In procedural matters, the cantons will follow the same regime as for the DFT (Art. 40 THA repealed): each spouse will exercise their own rights, and the joint and several liability between spouses, where the cantons had provided for it, must be abolished for systemic coherence.
IV. Who Wins, Who Loses?
According to Federal Council estimates, the reform will result in a decrease in DFT revenue of approximately one billion francs per year, of which some 800 million will be borne by the Confederation and 200 million by the cantons. The proportion of taxpayers benefiting from a reduction will be significantly greater than that of taxpayers whose burden will increase.
The principal beneficiaries will be married dual-income couples with a relatively equal income distribution, for whom the elimination of income aggregation means a significant exit from the progressive bracket. Many married pensioner couples will also benefit. In addition, unmarried persons without children will benefit from the adjustment of the rate schedule, in particular the increase in the basic tax-exempt amount.
Conversely, the reform may result in additional burdens for married single-income couples or those with a low secondary income, particularly in the middle and upper income brackets. The equal division of the child deduction means that it will be partially ineffective for the spouse without income. Single-parent families will generally see their burden increase due to the abolition of the parental rate schedule, even though the increase in the child deduction and the new rate schedule mitigate this effect for low and middle incomes.
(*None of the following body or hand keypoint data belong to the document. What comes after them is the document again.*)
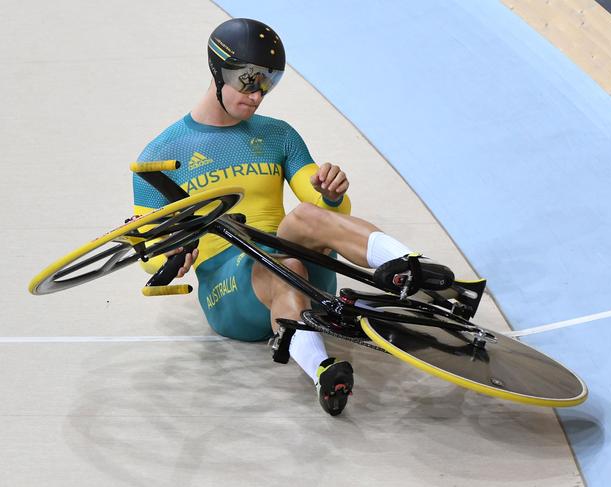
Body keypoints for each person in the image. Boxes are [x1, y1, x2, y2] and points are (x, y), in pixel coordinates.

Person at [133, 18, 452, 416]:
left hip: (292, 259)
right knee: (285, 263)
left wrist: (331, 193)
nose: (258, 94)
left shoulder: (278, 135)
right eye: (249, 80)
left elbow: (324, 206)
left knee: (302, 217)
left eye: (269, 82)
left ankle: (407, 266)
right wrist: (174, 253)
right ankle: (322, 371)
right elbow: (151, 247)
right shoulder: (159, 157)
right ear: (218, 70)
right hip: (231, 293)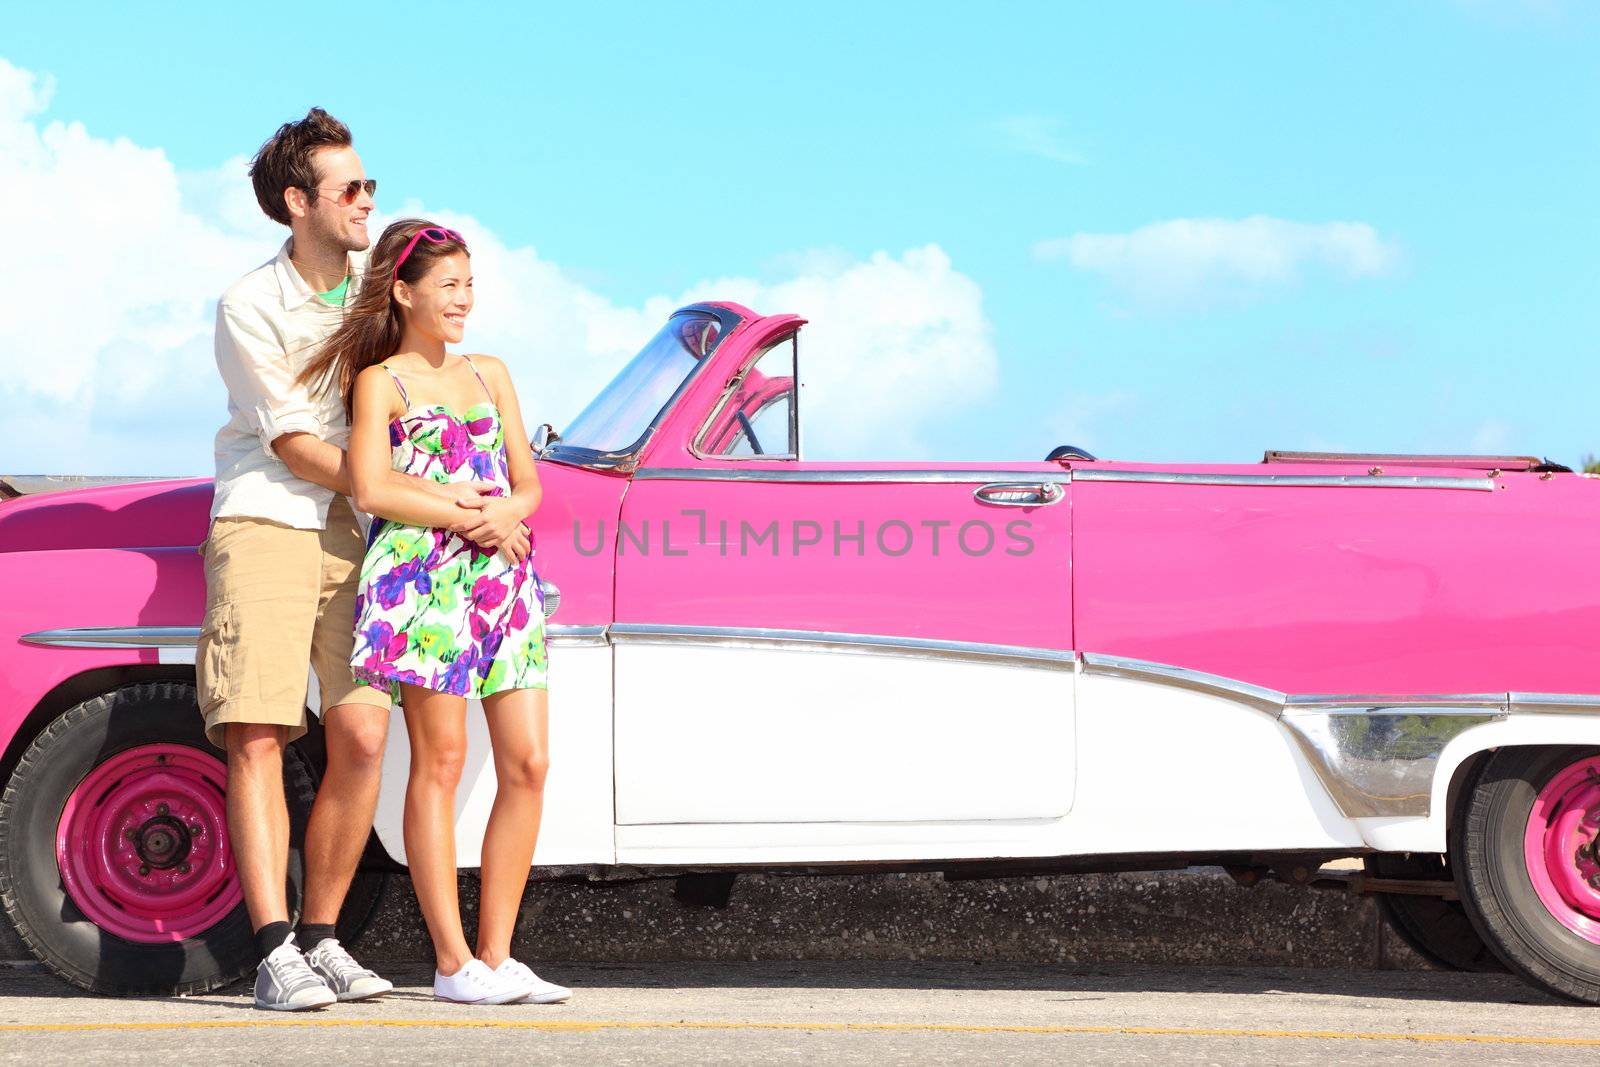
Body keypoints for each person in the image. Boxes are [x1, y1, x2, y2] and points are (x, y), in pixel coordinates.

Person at [198, 109, 502, 1011]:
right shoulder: (249, 305)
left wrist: (478, 483)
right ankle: (272, 950)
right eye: (352, 189)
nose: (369, 200)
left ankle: (323, 937)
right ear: (298, 203)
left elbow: (440, 364)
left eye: (370, 184)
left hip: (367, 537)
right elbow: (295, 447)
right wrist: (412, 493)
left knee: (365, 733)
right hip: (270, 520)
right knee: (258, 730)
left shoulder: (382, 283)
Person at [297, 217, 569, 1005]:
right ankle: (451, 963)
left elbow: (529, 481)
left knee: (530, 763)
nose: (464, 299)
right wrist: (463, 515)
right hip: (421, 585)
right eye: (449, 285)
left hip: (504, 581)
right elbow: (373, 489)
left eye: (471, 283)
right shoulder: (382, 381)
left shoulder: (491, 372)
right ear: (405, 291)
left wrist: (506, 516)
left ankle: (497, 953)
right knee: (440, 762)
V. Entry into Force and Implementation
The amended DFTA and THA will enter into force simultaneously, no later than 1 January of the sixth year following approval by popular vote, i.e. 1 January 2032, although the Federal Council may set an earlier date.
The cantons will have this period to adapt their legislation. If a canton has not implemented the required amendments within the prescribed time limit, the THA will apply directly by virtue of Art. 72(2) THA, subject to the transitional measures that the cantons must nevertheless put in place (Art. 72(3) THA), such as income and wealth tax rate schedules that the THA does not directly regulate.
The administrative burden will be considerable: an estimated 1.7 million additional tax returns will need to be processed at the national level. However, the project has been designed to reduce interdependencies between the files of the spouses and to bring certain simplifications, particularly in the area of source tax.
Conclusion
The Federal Act on Individual Taxation represents a paradigm shift in Swiss tax law. By abandoning the joint taxation of spouses, it addresses a long-standing demand for equity and neutrality with regard to marital status. It provides significant relief for dual-income couples and simplifies the source tax. However, single-income families and single-parent families will have to contend with less favourable consequences, which the increase in the child deduction only partially offsets. For the cantons, the reform opens a major legislative undertaking: it will be for them to define, within the limits of their fiscal autonomy, the new equilibria for the various categories of taxpayers.